EXERCISE GOAL => Copy all of the data below exactly as it is given.

───── INFORMATION SHOWN

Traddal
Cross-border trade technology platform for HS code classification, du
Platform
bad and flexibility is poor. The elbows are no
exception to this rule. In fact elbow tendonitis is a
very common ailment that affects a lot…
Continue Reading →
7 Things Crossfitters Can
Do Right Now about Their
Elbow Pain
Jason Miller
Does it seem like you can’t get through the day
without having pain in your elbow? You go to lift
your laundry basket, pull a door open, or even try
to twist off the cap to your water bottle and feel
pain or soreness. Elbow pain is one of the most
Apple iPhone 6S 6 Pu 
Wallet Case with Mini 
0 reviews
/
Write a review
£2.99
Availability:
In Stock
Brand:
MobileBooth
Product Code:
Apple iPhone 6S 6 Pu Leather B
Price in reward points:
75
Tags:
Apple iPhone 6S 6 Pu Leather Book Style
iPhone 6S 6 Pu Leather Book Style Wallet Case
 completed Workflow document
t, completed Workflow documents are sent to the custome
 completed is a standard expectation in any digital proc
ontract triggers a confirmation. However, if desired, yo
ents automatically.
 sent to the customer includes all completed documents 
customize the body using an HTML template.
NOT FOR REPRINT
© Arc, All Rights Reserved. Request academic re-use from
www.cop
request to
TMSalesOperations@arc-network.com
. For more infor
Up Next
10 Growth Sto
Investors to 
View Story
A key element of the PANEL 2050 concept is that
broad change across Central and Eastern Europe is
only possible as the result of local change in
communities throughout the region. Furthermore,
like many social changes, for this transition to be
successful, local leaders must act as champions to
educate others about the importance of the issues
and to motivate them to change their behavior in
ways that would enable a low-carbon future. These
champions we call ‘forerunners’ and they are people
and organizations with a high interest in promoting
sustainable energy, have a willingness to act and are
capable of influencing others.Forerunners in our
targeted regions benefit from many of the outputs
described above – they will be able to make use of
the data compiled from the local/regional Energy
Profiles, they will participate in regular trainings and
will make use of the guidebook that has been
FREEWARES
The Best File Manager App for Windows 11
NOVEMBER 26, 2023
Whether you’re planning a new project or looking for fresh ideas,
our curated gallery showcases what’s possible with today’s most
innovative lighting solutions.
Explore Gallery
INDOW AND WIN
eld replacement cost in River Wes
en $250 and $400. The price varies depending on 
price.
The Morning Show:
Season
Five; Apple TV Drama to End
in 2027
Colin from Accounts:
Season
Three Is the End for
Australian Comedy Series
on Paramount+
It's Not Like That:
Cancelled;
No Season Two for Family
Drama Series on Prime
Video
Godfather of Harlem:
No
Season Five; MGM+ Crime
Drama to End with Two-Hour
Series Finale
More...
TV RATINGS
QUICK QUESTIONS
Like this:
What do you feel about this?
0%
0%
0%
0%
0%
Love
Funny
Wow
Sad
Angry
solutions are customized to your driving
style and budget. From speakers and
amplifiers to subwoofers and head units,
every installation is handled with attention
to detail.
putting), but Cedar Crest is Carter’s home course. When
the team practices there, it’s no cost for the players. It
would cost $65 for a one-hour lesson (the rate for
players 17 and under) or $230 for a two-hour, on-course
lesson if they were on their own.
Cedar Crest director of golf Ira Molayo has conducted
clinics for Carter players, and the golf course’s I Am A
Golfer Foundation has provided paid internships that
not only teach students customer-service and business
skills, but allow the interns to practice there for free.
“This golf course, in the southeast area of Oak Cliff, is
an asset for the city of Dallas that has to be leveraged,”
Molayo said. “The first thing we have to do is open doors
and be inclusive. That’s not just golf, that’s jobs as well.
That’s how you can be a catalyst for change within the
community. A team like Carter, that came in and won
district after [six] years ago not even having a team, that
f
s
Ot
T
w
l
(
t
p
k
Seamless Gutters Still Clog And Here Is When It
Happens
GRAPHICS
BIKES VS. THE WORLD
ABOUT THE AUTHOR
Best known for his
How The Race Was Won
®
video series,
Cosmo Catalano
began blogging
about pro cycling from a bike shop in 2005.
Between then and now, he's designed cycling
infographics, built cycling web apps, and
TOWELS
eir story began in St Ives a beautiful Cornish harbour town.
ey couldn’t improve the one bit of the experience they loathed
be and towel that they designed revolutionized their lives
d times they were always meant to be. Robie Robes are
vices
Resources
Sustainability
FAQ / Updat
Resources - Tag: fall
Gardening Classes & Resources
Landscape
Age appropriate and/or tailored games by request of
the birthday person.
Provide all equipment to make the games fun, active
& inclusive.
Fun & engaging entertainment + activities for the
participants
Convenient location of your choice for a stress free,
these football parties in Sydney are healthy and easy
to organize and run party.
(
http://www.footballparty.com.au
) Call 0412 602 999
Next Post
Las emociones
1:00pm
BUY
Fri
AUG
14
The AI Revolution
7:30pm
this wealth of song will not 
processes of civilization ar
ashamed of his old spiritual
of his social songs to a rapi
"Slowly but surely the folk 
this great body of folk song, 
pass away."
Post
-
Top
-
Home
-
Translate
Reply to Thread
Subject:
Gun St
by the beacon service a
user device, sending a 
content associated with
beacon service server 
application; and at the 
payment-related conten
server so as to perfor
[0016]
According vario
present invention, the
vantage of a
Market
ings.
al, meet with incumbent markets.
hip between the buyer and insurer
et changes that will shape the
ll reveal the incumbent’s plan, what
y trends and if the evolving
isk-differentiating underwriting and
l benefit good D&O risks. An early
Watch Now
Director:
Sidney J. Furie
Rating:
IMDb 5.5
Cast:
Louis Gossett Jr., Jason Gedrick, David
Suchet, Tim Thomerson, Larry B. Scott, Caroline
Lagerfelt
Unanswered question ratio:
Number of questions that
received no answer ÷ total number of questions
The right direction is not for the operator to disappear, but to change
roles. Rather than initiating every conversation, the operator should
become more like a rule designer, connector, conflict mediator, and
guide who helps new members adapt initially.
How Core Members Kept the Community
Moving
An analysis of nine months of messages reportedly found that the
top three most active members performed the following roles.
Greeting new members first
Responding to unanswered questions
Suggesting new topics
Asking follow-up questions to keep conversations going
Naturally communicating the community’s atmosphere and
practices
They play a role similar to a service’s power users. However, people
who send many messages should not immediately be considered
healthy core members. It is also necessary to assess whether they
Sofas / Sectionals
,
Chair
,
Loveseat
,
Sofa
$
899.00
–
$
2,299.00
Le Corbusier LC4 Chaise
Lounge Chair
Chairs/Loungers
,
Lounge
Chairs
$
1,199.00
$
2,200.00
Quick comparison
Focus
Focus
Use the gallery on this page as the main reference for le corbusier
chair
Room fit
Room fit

──────────

SOLUTION =>
Traddal
Cross-border trade technology platform for HS code classification, du
Platform
bad and flexibility is poor. The elbows are no
exception to this rule. In fact elbow tendonitis is a
very common ailment that affects a lot…
Continue Reading →
7 Things Crossfitters Can
Do Right Now about Their
Elbow Pain
Jason Miller
Does it seem like you can’t get through the day
without having pain in your elbow? You go to lift
your laundry basket, pull a door open, or even try
to twist off the cap to your water bottle and feel
pain or soreness. Elbow pain is one of the most
Apple iPhone 6S 6 Pu 
Wallet Case with Mini 
0 reviews
/
Write a review
£2.99
Availability:
In Stock
Brand:
MobileBooth
Product Code:
Apple iPhone 6S 6 Pu Leather B
Price in reward points:
75
Tags:
Apple iPhone 6S 6 Pu Leather Book Style
iPhone 6S 6 Pu Leather Book Style Wallet Case
 completed Workflow document
t, completed Workflow documents are sent to the custome
 completed is a standard expectation in any digital proc
ontract triggers a confirmation. However, if desired, yo
ents automatically.
 sent to the customer includes all completed documents 
customize the body using an HTML template.
NOT FOR REPRINT
© Arc, All Rights Reserved. Request academic re-use from
www.cop
request to
TMSalesOperations@arc-network.com
. For more infor
Up Next
10 Growth Sto
Investors to 
View Story
A key element of the PANEL 2050 concept is that
broad change across Central and Eastern Europe is
only possible as the result of local change in
communities throughout the region. Furthermore,
like many social changes, for this transition to be
successful, local leaders must act as champions to
educate others about the importance of the issues
and to motivate them to change their behavior in
ways that would enable a low-carbon future. These
champions we call ‘forerunners’ and they are people
and organizations with a high interest in promoting
sustainable energy, have a willingness to act and are
capable of influencing others.Forerunners in our
targeted regions benefit from many of the outputs
described above – they will be able to make use of
the data compiled from the local/regional Energy
Profiles, they will participate in regular trainings and
will make use of the guidebook that has been
FREEWARES
The Best File Manager App for Windows 11
NOVEMBER 26, 2023
Whether you’re planning a new project or looking for fresh ideas,
our curated gallery showcases what’s possible with today’s most
innovative lighting solutions.
Explore Gallery
INDOW AND WIN
eld replacement cost in River Wes
en $250 and $400. The price varies depending on 
price.
The Morning Show:
Season
Five; Apple TV Drama to End
in 2027
Colin from Accounts:
Season
Three Is the End for
Australian Comedy Series
on Paramount+
It's Not Like That:
Cancelled;
No Season Two for Family
Drama Series on Prime
Video
Godfather of Harlem:
No
Season Five; MGM+ Crime
Drama to End with Two-Hour
Series Finale
More...
TV RATINGS
QUICK QUESTIONS
Like this:
What do you feel about this?
0%
0%
0%
0%
0%
Love
Funny
Wow
Sad
Angry
solutions are customized to your driving
style and budget. From speakers and
amplifiers to subwoofers and head units,
every installation is handled with attention
to detail.
putting), but Cedar Crest is Carter’s home course. When
the team practices there, it’s no cost for the players. It
would cost $65 for a one-hour lesson (the rate for
players 17 and under) or $230 for a two-hour, on-course
lesson if they were on their own.
Cedar Crest director of golf Ira Molayo has conducted
clinics for Carter players, and the golf course’s I Am A
Golfer Foundation has provided paid internships that
not only teach students customer-service and business
skills, but allow the interns to practice there for free.
“This golf course, in the southeast area of Oak Cliff, is
an asset for the city of Dallas that has to be leveraged,”
Molayo said. “The first thing we have to do is open doors
and be inclusive. That’s not just golf, that’s jobs as well.
That’s how you can be a catalyst for change within the
community. A team like Carter, that came in and won
district after [six] years ago not even having a team, that
f
s
Ot
T
w
l
(
t
p
k
Seamless Gutters Still Clog And Here Is When It
Happens
GRAPHICS
BIKES VS. THE WORLD
ABOUT THE AUTHOR
Best known for his
How The Race Was Won
®
video series,
Cosmo Catalano
began blogging
about pro cycling from a bike shop in 2005.
Between then and now, he's designed cycling
infographics, built cycling web apps, and
TOWELS
eir story began in St Ives a beautiful Cornish harbour town.
ey couldn’t improve the one bit of the experience they loathed
be and towel that they designed revolutionized their lives
d times they were always meant to be. Robie Robes are
vices
Resources
Sustainability
FAQ / Updat
Resources - Tag: fall
Gardening Classes & Resources
Landscape
Age appropriate and/or tailored games by request of
the birthday person.
Provide all equipment to make the games fun, active
& inclusive.
Fun & engaging entertainment + activities for the
participants
Convenient location of your choice for a stress free,
these football parties in Sydney are healthy and easy
to organize and run party.
(
http://www.footballparty.com.au
) Call 0412 602 999
Next Post
Las emociones
1:00pm
BUY
Fri
AUG
14
The AI Revolution
7:30pm
this wealth of song will not 
processes of civilization ar
ashamed of his old spiritual
of his social songs to a rapi
"Slowly but surely the folk 
this great body of folk song, 
pass away."
Post
-
Top
-
Home
-
Translate
Reply to Thread
Subject:
Gun St
by the beacon service a
user device, sending a 
content associated with
beacon service server 
application; and at the 
payment-related conten
server so as to perfor
[0016]
According vario
present invention, the
vantage of a
Market
ings.
al, meet with incumbent markets.
hip between the buyer and insurer
et changes that will shape the
ll reveal the incumbent’s plan, what
y trends and if the evolving
isk-differentiating underwriting and
l benefit good D&O risks. An early
Watch Now
Director:
Sidney J. Furie
Rating:
IMDb 5.5
Cast:
Louis Gossett Jr., Jason Gedrick, David
Suchet, Tim Thomerson, Larry B. Scott, Caroline
Lagerfelt
Unanswered question ratio:
Number of questions that
received no answer ÷ total number of questions
The right direction is not for the operator to disappear, but to change
roles. Rather than initiating every conversation, the operator should
become more like a rule designer, connector, conflict mediator, and
guide who helps new members adapt initially.
How Core Members Kept the Community
Moving
An analysis of nine months of messages reportedly found that the
top three most active members performed the following roles.
Greeting new members first
Responding to unanswered questions
Suggesting new topics
Asking follow-up questions to keep conversations going
Naturally communicating the community’s atmosphere and
practices
They play a role similar to a service’s power users. However, people
who send many messages should not immediately be considered
healthy core members. It is also necessary to assess whether they
Sofas / Sectionals
,
Chair
,
Loveseat
,
Sofa
$
899.00
–
$
2,299.00
Le Corbusier LC4 Chaise
Lounge Chair
Chairs/Loungers
,
Lounge
Chairs
$
1,199.00
$
2,200.00
Quick comparison
Focus
Focus
Use the gallery on this page as the main reference for le corbusier
chair
Room fit
Room fit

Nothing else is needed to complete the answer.